Seeing their close friend struggle for his life made the prospect of a weak season seem a little less devastating to the Bruins’ returning starters.

“Early on we were all worried about what that might be,” senior center Andrew Preston says. “We were all just glad that it turned out to be a little less than what they originally thought it was.”

Although Herndon never missed a game, he was far from the player who had captured second-team all-Atlantic Sun honors in 2006. issing a fully healthy Herndon, the Bruins dropped two of their first five, including a painful 64-57 loss to in-state foe Middle Tennessee State. Although Herndon was discouraged, the trials he had endured over the previous months made the loss easier to swallow, in a manner of speaking.

“The whole beginning of the season was not where I was supposed to be,” Herndon admits. “[My situation] definitely changed my mindset on the importance of basketball. You feel blessed to be at a place where you can play at a high level and go to college and get a free education for it, and it made this season more valuable to me and my teammates.”

Herndon rebounded to become the team’s leader in rebounds and blocked shots, as well the Bruins’ second leading scorer.
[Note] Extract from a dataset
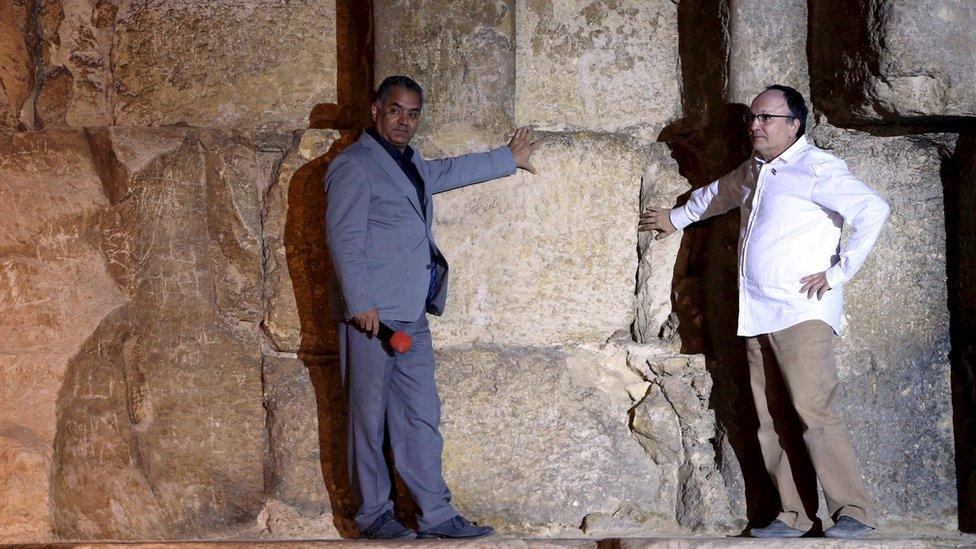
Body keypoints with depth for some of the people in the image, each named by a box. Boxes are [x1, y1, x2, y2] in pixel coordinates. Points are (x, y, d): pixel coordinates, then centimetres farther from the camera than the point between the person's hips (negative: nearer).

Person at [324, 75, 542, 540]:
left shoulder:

Seeing his teammate lying helplessly in a hospital bed in early September, it was hard for junior guard Justin Hare to imagine Herndon leading the Bruins to the NCAAs for a second consecutive arch.
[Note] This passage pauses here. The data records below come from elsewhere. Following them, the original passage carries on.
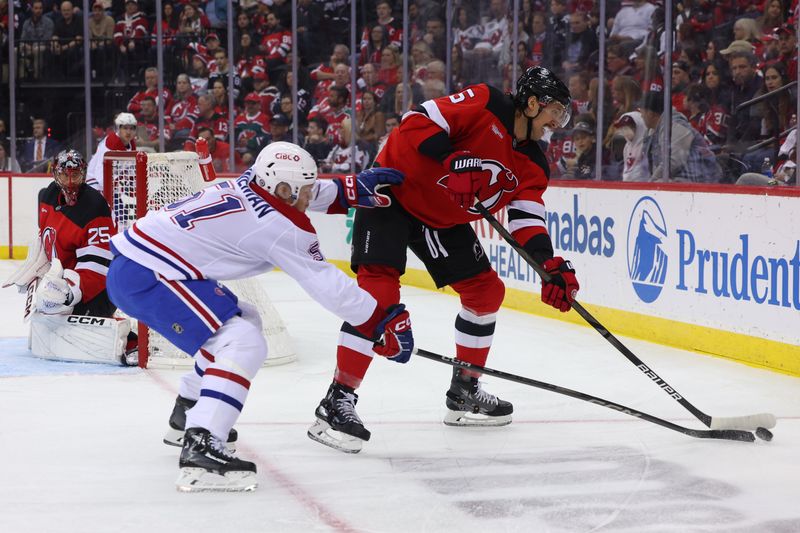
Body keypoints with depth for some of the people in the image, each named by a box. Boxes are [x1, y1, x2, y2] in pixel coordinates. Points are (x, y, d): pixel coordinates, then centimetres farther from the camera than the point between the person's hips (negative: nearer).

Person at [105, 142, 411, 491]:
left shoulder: (247, 186, 9)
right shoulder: (280, 226, -14)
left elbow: (303, 194, 31)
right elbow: (327, 286, -11)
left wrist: (352, 189, 26)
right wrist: (385, 321, -3)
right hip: (144, 276, -10)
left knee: (242, 320, 24)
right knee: (243, 345, -18)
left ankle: (187, 417, 38)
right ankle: (200, 448, -30)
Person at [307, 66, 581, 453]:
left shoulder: (532, 167, 2)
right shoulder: (484, 104, -17)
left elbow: (527, 221, -6)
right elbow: (419, 121, -24)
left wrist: (551, 266, -22)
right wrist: (453, 161, -36)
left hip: (443, 220, 9)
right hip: (394, 189, -9)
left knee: (486, 290, 10)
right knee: (379, 290, -21)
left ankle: (464, 393, 24)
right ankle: (337, 402, -20)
“I think he went through a tough struggle, and I think it helped him a lot personally,” Hare explains. “He lost physical fitness through it all, and we were just glad to have him back and be a part of our team. He has done a great job, especially scoring down low, and he really adds a dimension to our team.”

Boomer Herndon’s whirlwind tour over the past year has taken him far and wide – both geographically and emotionally. After all the headaches and fevers, hospital walls and hardwood, sharp pangs of dread and deep sighs of relief, he has managed to keep a sense of humor.

When asked what sight would frighten him more when first-round action in Winston-Salem rolls around on Thursday – fish served at the pregame meal or the imposing figure of Roy Hibbert, Herndon just chuckles.

“I can chew my food up pretty well, but I can’t do anything to make Roy Hibbert any shorter, so I think Hibbert is the bigger scare for sure,” he says.

Even so, Byrd doesn’t want to take the chance.

“We stick to chicken for before games,” Byrd says. “Without the bones.”